## [AIM 1]
In the forum thread, which kernel setting does jbarnes8 say he actually meant after Uzytkownik reports having ACPI enabled?

This is not my area of expertise, but try looking at acpi or apm (advanced power management). acpi is the newer technology. I'm not sure of it's exact acronymn though. Maybe I don't know what I'm talking about...but anyhow, run make menuconfig on your kernel and see if you have either acpi or apm configured. If not, then in my newbie opinion, that would be a good place to start looking for the solution.

----------

## Uzytkownik

 *jbarnes8 wrote:*   

> This is not my area of expertise, but try looking at acpi or apm (advanced power management). acpi is the newer technology. I'm not sure of it's exact acronymn though. Maybe I don't know what I'm talking about...but anyhow, run make menuconfig on your kernel and see if you have either acpi or apm configured. If not, then in my newbie opinion, that would be a good place to start looking for the solution.

 

I have ACPI enabled but I don't see how would it affect either of problems...

----------

## jbarnes8

 *Uzytkownik wrote:*   

>  *jbarnes8 wrote:*   This is not my area of expertise, but try looking at acpi or apm (advanced power management). acpi is the newer technology. I'm not sure of it's exact acronymn though. Maybe I don't know what I'm talking about...but anyhow, run make menuconfig on your kernel and see if you have either acpi or apm configured. If not, then in my newbie opinion, that would be a good place to start looking for the solution. 
> 
> I have ACPI enabled but I don't see how would it affect either of problems...

 

Sorry. I mean. Power Management->Hibernation. I was thinking that was under acpi and apm. 

I don't know. You probably know more than I do

----------

## Uzytkownik

 *jbarnes8 wrote:*   

>  *Uzytkownik wrote:*    *jbarnes8 wrote:*   This is not my area of expertise, but try looking at acpi or apm (advanced power management). acpi is the newer technology. I'm not sure of it's exact acronymn though. Maybe I don't know what I'm talking about...but anyhow, run make menuconfig on your kernel and see if you have either acpi or apm configured. If not, then in my newbie opinion, that would be a good place to start looking for the solution.

## [DATA TO PROCESS]
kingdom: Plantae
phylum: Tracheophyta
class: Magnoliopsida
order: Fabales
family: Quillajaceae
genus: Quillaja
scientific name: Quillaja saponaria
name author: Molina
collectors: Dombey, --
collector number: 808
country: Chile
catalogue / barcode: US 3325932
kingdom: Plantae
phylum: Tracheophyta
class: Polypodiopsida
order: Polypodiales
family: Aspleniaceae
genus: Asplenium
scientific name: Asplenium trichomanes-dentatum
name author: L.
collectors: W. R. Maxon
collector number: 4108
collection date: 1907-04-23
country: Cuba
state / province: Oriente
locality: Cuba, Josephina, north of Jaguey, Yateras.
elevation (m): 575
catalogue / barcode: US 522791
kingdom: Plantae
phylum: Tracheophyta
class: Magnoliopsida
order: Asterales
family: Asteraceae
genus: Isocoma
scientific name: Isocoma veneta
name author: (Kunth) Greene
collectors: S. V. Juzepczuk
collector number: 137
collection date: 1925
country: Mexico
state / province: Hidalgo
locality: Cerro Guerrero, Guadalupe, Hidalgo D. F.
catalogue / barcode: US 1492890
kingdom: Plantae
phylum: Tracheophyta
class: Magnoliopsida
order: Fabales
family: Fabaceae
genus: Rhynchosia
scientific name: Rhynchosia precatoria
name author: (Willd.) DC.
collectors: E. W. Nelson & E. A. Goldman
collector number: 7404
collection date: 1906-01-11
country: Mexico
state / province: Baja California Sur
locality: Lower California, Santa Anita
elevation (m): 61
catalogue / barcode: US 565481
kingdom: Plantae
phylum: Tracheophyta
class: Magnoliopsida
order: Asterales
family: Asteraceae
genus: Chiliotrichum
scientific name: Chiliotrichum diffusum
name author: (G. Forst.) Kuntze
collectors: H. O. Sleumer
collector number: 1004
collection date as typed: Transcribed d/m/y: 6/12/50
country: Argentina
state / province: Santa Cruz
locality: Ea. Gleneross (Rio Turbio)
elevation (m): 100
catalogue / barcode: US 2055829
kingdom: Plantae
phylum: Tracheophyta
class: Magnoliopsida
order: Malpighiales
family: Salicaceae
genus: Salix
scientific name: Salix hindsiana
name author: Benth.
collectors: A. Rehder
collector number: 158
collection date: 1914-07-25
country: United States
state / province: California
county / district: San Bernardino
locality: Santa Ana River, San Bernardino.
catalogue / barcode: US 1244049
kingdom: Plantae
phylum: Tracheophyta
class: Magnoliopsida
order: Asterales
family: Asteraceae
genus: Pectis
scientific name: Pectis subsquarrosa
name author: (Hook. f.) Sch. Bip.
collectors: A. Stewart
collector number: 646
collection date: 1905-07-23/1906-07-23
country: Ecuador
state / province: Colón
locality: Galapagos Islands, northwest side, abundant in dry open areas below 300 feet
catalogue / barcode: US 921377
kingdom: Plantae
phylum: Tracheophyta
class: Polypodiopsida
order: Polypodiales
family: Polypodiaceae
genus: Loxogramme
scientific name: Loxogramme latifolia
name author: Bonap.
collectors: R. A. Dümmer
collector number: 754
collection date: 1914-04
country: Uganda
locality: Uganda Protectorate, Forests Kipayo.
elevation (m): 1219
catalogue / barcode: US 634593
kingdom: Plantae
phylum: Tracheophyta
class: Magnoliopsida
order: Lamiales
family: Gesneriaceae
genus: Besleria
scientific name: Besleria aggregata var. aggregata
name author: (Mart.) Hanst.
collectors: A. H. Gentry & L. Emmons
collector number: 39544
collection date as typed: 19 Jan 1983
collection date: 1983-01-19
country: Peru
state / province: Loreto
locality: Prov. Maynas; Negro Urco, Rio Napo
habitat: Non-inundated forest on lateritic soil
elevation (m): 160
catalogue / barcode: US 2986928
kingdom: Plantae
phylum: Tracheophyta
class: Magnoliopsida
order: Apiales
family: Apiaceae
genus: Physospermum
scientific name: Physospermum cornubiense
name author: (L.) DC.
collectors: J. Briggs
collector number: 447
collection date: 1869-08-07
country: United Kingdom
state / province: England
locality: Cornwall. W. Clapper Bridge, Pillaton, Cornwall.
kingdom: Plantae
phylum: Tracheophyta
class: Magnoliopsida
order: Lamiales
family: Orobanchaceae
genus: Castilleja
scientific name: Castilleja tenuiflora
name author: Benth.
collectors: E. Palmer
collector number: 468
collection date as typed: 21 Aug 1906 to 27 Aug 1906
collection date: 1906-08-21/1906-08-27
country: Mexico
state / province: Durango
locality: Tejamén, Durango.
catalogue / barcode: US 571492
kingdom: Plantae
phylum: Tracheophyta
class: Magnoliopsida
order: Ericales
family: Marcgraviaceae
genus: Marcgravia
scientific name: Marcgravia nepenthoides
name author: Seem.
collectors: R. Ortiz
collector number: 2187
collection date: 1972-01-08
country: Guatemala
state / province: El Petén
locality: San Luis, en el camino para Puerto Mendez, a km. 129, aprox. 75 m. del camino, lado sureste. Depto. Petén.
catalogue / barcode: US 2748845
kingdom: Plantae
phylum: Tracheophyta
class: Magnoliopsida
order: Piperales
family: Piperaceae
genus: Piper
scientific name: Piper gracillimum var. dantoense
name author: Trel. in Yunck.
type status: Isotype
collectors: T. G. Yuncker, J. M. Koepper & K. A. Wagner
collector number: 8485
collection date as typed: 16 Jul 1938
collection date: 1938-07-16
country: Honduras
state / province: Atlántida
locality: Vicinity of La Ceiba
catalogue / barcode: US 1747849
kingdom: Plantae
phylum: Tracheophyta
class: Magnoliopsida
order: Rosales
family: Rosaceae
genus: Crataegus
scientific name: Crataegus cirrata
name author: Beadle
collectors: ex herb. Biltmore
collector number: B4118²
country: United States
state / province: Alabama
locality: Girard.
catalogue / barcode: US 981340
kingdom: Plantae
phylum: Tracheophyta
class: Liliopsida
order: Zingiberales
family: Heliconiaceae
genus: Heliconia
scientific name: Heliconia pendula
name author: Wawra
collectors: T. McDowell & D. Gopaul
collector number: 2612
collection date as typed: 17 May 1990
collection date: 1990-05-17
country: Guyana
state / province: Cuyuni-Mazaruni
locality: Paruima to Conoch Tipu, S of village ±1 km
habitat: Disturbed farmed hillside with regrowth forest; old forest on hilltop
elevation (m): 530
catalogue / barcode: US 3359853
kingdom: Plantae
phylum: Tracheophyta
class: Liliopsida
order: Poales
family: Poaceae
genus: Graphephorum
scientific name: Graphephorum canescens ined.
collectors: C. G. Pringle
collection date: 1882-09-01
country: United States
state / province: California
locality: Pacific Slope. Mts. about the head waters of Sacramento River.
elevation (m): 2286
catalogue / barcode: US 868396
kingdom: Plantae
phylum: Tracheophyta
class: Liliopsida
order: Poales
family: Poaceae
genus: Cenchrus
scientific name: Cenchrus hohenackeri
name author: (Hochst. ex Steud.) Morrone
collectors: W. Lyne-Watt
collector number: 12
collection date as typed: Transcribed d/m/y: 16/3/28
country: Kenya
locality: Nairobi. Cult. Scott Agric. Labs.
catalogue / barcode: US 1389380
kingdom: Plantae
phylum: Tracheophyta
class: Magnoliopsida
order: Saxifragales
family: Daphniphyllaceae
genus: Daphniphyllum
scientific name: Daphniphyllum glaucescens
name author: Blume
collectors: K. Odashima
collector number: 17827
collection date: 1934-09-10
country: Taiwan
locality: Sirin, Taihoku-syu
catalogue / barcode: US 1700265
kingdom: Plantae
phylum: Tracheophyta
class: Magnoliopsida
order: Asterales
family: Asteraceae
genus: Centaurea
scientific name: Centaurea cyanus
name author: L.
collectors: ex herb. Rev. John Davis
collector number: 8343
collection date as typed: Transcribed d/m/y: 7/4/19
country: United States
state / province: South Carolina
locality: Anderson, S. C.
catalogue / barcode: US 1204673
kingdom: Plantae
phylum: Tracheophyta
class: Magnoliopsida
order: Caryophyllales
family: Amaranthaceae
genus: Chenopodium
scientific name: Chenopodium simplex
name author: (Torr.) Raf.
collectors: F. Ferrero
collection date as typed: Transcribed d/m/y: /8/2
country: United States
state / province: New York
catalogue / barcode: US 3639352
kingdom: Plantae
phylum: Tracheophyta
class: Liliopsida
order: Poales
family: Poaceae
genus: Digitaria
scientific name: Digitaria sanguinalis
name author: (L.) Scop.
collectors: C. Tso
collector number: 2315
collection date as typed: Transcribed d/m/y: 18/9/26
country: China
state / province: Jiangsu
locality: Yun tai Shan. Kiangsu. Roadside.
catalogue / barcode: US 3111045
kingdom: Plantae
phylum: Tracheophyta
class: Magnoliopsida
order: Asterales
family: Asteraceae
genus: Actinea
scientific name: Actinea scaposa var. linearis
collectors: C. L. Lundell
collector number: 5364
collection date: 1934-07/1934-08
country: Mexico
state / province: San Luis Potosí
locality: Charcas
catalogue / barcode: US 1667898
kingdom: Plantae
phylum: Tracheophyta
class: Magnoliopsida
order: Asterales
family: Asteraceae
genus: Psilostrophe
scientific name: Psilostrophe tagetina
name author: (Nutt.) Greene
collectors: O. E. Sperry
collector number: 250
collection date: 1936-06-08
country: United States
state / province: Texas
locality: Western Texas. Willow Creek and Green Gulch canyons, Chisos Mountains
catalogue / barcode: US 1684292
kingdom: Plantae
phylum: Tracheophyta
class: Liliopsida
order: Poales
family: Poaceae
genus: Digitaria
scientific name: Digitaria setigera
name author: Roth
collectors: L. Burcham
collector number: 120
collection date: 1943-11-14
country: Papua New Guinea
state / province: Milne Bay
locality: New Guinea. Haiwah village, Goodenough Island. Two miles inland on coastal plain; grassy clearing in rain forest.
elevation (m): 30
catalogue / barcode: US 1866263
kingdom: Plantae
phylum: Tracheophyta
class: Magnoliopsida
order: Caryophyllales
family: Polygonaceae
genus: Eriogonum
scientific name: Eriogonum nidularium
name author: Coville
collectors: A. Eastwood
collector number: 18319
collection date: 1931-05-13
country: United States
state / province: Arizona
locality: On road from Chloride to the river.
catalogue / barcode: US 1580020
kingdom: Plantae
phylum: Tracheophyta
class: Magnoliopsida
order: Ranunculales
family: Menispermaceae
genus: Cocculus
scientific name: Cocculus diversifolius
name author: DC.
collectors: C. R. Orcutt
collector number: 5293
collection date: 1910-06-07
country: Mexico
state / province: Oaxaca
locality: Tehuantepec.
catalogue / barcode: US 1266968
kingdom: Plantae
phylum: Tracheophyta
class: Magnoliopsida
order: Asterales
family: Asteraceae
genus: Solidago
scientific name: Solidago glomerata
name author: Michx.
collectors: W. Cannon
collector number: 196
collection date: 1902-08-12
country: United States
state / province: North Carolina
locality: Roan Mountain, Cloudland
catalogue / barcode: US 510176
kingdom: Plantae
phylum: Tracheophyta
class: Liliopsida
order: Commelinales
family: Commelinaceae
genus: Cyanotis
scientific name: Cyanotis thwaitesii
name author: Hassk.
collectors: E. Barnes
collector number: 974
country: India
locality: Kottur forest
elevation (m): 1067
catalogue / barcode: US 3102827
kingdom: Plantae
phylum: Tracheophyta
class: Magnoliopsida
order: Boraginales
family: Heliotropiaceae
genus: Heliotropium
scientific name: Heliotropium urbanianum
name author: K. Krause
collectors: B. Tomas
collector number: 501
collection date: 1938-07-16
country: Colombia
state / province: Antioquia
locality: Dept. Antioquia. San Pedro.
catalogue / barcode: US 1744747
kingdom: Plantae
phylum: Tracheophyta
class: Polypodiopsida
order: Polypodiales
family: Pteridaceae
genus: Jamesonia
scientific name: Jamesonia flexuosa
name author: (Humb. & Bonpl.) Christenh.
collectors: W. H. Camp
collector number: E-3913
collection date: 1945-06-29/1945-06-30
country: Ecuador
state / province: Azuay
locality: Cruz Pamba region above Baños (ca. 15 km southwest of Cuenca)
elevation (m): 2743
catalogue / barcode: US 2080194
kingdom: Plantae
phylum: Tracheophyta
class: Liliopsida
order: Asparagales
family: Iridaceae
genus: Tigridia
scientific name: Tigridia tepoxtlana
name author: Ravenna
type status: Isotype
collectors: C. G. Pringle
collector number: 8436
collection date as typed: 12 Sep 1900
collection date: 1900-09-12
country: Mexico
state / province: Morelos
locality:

## [AIM 2]
Turn the lines of the records from the line with "locality: Kottur forest" to the line with "locality: Dept. Antioquia. San Pedro." into a JSON list of strings, one string per line, leaving out blank lines.

## [FULL SOLUTION 1]
Power Management->Hibernation.

## [FULL SOLUTION 2]
[
  "locality: Kottur forest",
  "elevation (m): 1067",
  "catalogue / barcode: US 3102827",
  "kingdom: Plantae",
  "phylum: Tracheophyta",
  "class: Magnoliopsida",
  "order: Boraginales",
  "family: Heliotropiaceae",
  "genus: Heliotropium",
  "scientific name: Heliotropium urbanianum",
  "name author: K. Krause",
  "collectors: B. Tomas",
  "collector number: 501",
  "collection date: 1938-07-16",
  "country: Colombia",
  "state / province: Antioquia",
  "locality: Dept. Antioquia. San Pedro."
]